【Emile Zola】Le Ventre de Paris III (60)
Si bien qu’elle devint comme jalouse de la belle Lisa. Elle avançait sa chaise
davantage, regardait Florent d’un sourire embarrassant.
– Mais, maman, tu me pousses le coude, tu m’empêches d’écrire ! disait
Muche en colère. Tiens ! voilà un pâté, maintenant ! Recule-toi donc !
Peu à peu, elle en vint à dire beaucoup de mal de la belle Lisa.
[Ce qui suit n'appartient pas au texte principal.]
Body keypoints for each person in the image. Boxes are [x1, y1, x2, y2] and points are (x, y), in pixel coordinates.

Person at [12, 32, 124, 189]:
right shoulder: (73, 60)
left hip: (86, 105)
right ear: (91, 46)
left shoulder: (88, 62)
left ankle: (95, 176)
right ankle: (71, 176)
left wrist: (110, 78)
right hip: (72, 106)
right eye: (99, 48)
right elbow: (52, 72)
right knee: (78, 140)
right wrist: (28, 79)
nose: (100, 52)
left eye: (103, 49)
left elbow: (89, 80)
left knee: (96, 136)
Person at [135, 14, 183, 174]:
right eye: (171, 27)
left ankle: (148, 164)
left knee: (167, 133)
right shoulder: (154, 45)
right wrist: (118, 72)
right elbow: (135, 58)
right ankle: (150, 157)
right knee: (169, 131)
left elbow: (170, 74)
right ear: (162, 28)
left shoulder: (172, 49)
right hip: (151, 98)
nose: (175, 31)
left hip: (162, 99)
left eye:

Elle prétendait qu’elle cachait son âge, qu’elle se serrait à étouffer dans
ses corsets ; si, dès le matin, la charcutière descendait, sanglée, vernie,
sans qu’un cheveu dépassât l’autre, c’était qu’elle devait être affreuse en
déshabillé. Alors, elle levait un peu les bras, en montrant qu’elle, dans son
intérieur, ne portait pas de corset ; et elle gardait son sourire, développant
son torse superbe, qu’on sentait rouler et vivre, sous sa mince camisole mal
attachée. La leçon était interrompue. Muche, intéressé, regardait sa mère
lever les bras. Florent écoutait, riait même, avec l’idée que les femmes
étaient bien drôles. La rivalité de la belle Normande et de la belle Lisa
l’amusait.
Muche, cependant, achevait sa page d’écriture. Florent, qui avait une
belle main, préparait des modèles, des bandes de papier, sur lesquelles il
écrivait, en gros et en demi-gros, les mots très longs, tenant toute la ligne.